**PROVIDED PASSAGE:**
+---+

# How to get rid of Starlings nesting in roof?



## Old Mission

Starlings nest in every nook possible in my roof and its in a area we cannot get to or we'd remove them. I started trying to shoot them with bird shot and got a couple but I'd have to sit there for a month to get rid of them all and I am not fond of shooting the gun since we have so many of our own animals around, kids, bikers, runners and neighbors, ect. I will shoot it when I have a easy target away from everything but the birds have to land in 'just' the right spot and I have to sit and wait for hours.
They drive me crazy and crap all over my patio, deck, grill, roof, herb garden, ect. I cannot even enjoy my patio or herb garden cause its covered in crap!:flame:
and they skwack a horrible sound all day long so I cannot open my windows and they come back every single year and more and more each year, what was originally one nest has turned into so many and in all the outbuildings and barns now too. I dont put out any bird seed and we do have cats, I am about to throw the cats on the roof ;-)

+---+

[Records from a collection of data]
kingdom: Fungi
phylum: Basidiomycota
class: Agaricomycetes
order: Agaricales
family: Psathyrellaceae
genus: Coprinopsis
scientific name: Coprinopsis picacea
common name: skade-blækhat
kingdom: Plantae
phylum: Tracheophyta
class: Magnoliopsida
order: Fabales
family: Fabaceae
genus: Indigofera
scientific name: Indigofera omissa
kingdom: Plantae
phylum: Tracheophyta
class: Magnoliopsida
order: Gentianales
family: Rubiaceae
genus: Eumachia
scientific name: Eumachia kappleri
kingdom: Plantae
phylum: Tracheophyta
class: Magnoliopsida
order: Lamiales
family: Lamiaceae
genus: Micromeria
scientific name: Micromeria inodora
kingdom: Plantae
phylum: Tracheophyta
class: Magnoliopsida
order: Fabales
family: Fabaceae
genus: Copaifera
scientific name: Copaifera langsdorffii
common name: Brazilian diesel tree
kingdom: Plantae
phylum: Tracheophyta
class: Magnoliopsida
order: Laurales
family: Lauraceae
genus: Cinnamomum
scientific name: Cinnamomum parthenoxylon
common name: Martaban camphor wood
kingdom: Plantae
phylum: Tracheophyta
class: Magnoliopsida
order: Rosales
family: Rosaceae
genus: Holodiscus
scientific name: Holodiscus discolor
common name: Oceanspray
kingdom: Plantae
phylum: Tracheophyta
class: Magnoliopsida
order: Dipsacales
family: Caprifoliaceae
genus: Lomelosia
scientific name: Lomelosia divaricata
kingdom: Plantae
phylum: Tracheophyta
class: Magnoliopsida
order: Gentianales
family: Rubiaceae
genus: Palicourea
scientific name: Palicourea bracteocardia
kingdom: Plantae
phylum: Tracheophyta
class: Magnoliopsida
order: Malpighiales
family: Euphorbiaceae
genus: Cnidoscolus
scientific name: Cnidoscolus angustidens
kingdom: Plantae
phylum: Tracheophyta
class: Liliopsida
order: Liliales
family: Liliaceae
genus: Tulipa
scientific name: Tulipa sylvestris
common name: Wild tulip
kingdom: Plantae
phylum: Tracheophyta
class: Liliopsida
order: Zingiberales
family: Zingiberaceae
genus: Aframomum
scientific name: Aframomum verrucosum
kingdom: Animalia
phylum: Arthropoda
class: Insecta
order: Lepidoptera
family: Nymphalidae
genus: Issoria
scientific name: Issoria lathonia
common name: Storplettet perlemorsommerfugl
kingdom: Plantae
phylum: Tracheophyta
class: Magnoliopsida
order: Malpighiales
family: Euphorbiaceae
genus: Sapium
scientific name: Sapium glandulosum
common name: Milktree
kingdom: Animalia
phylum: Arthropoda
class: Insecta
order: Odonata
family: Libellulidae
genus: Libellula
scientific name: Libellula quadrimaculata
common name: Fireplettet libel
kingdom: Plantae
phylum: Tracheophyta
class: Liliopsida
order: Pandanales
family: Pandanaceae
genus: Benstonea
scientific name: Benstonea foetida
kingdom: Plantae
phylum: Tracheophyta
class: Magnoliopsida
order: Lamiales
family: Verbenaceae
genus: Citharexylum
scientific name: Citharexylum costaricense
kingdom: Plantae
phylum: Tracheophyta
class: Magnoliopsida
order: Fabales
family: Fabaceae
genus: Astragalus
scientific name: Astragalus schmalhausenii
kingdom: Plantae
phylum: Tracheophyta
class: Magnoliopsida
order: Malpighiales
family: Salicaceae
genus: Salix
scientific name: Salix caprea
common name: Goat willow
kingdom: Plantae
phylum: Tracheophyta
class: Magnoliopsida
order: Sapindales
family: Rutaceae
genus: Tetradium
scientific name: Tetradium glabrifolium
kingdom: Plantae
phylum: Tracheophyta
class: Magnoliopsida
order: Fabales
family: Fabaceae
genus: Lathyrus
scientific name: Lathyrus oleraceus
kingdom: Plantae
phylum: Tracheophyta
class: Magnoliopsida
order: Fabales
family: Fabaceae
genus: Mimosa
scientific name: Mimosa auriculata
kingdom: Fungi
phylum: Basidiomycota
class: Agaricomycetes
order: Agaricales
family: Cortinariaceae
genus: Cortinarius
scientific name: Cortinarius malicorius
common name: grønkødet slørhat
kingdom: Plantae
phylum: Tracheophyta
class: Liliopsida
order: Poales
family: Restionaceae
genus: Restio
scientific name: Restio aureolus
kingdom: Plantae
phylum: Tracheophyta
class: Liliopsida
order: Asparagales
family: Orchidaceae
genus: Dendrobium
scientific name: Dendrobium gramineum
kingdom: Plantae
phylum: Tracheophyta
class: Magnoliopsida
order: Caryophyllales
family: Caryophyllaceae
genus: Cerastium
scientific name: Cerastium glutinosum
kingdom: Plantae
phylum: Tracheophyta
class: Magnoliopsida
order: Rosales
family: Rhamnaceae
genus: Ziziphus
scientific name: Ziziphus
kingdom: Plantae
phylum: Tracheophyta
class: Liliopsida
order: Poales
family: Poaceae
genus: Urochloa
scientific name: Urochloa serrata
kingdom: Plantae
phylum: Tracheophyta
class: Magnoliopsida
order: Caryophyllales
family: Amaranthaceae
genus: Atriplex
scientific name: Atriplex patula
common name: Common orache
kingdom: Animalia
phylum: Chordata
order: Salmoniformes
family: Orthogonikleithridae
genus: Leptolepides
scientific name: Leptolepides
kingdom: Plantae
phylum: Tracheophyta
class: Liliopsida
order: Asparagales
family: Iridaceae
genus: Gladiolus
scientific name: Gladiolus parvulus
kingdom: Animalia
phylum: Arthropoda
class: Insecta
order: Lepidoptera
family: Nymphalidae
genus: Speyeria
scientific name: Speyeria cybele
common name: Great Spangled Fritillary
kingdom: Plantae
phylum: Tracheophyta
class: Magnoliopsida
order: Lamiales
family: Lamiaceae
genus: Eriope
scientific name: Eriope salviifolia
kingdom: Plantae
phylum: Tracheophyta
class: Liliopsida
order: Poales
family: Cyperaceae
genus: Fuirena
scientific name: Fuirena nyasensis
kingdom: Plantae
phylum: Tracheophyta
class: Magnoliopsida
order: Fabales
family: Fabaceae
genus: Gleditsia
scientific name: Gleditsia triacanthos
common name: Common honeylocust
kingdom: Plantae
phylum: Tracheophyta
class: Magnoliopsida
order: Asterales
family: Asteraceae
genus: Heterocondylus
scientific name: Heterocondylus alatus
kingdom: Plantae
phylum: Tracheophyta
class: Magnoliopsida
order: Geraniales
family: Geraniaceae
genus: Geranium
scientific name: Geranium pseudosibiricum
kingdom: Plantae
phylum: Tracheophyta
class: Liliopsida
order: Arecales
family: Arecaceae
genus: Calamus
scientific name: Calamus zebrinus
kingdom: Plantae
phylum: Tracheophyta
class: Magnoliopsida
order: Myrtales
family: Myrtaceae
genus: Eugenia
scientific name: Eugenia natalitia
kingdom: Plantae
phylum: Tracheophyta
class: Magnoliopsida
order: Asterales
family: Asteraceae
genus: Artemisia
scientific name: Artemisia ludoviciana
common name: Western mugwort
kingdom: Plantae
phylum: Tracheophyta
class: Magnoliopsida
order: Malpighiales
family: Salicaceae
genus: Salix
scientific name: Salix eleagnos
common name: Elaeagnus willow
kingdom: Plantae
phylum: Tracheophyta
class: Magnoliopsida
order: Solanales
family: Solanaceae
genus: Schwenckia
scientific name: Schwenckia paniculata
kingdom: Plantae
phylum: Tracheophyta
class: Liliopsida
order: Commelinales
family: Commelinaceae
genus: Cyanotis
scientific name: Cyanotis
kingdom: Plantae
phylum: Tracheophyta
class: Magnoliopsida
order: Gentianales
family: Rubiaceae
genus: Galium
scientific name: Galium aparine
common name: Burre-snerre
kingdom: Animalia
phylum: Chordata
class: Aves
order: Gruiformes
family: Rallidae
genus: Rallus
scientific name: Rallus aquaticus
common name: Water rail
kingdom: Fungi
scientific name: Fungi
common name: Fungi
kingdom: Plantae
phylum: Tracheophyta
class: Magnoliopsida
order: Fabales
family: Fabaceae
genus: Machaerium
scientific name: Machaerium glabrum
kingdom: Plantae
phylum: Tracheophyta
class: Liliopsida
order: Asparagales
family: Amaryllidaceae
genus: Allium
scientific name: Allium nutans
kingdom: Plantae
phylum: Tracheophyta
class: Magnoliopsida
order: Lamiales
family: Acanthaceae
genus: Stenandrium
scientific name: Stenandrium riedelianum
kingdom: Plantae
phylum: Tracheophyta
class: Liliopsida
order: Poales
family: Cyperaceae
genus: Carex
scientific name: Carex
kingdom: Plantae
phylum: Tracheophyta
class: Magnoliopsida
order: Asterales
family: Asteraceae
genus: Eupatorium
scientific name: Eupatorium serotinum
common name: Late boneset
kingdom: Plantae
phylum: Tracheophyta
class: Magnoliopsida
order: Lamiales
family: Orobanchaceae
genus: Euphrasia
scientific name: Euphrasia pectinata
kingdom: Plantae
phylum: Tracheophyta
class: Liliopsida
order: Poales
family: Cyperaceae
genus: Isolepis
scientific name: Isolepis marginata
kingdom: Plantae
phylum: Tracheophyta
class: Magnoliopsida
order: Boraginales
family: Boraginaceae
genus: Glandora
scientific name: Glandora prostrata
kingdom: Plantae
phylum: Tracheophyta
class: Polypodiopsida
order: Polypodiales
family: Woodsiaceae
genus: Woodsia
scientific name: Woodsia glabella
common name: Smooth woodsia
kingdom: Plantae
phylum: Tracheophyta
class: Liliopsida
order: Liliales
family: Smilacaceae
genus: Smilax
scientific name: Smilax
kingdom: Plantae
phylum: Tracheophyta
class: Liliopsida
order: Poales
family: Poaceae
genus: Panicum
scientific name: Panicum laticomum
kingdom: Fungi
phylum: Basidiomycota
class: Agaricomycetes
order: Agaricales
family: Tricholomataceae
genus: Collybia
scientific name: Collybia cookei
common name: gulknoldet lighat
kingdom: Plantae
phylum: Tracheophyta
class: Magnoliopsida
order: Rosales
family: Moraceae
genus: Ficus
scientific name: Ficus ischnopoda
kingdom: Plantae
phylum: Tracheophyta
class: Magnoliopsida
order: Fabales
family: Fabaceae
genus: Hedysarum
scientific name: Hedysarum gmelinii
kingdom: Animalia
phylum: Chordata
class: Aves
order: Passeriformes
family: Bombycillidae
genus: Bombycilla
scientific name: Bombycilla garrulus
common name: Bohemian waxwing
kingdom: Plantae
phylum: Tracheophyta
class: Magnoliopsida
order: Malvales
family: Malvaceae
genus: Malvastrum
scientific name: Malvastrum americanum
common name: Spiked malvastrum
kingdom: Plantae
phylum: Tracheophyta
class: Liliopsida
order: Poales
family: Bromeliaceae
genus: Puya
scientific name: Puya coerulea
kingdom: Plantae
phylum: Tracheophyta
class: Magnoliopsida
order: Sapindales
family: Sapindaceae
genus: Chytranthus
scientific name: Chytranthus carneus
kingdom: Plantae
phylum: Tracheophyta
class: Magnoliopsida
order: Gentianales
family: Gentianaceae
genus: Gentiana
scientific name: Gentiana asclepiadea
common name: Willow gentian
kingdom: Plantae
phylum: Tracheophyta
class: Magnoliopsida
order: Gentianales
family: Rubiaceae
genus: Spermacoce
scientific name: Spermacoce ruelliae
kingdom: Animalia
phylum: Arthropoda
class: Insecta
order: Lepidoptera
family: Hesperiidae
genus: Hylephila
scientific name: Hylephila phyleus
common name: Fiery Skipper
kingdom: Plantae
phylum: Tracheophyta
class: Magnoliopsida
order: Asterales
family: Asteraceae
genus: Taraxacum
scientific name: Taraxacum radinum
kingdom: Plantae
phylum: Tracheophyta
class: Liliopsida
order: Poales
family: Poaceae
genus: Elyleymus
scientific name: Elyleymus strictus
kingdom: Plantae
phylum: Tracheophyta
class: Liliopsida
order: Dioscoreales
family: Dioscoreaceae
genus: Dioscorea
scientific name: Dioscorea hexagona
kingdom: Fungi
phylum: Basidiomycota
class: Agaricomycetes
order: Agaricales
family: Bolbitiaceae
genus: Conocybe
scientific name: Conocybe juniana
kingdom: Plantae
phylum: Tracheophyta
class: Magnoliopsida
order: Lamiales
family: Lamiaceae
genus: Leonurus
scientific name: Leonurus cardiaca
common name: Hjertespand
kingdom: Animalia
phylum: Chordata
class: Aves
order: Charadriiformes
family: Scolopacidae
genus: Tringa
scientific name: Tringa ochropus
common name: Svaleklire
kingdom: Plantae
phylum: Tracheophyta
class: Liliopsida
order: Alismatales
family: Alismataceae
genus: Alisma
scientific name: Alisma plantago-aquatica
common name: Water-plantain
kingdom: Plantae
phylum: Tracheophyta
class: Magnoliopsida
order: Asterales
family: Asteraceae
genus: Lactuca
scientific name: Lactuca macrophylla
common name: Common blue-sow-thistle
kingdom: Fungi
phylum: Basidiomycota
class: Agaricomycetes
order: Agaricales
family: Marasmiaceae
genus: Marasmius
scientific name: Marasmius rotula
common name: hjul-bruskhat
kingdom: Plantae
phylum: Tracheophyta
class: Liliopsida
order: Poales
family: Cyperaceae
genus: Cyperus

+---+

**WHAT THE TASK REQUIRES:**
Copy the part of the forum post about starlings nesting in a roof that starts at "Starlings nest in" and ends at "wait for hours.". You won't need the records.

**REPLY:**
Starlings nest in every nook possible in my roof and its in a area we cannot get to or we'd remove them. I started trying to shoot them with bird shot and got a couple but I'd have to sit there for a month to get rid of them all and I am not fond of shooting the gun since we have so many of our own animals around, kids, bikers, runners and neighbors, ect. I will shoot it when I have a easy target away from everything but the birds have to land in 'just' the right spot and I have to sit and wait for hours.